===== Material for this exercise =====

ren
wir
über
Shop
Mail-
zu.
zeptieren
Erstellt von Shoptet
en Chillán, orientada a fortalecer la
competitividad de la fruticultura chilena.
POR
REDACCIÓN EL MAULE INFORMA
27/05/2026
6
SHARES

=====
===== Material for this exercise =====

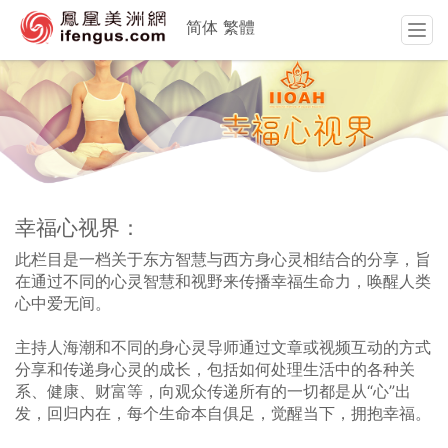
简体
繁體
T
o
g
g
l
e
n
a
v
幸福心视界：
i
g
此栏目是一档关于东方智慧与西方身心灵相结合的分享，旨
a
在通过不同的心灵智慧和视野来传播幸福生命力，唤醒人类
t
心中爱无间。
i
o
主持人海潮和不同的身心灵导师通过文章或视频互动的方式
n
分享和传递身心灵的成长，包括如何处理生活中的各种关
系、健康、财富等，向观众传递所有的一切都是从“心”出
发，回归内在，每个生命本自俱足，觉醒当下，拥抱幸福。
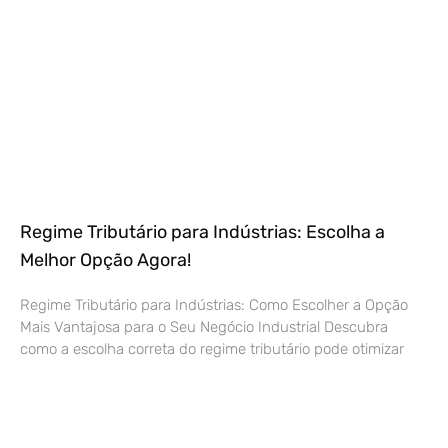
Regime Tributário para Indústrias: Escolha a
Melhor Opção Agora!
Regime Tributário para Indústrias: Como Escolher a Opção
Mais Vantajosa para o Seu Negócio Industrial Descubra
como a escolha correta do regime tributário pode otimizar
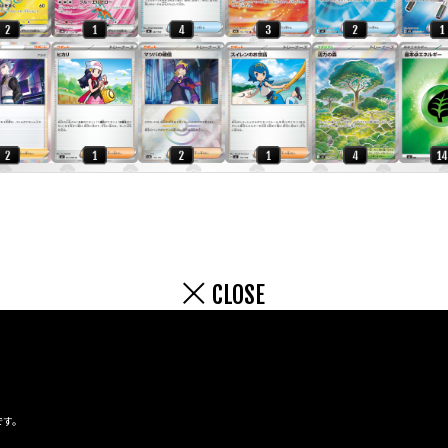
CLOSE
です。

=====

### Your goal
For the string "Indústrias", give the number of lines in the entries that contain it, with no other words.

### Reply
2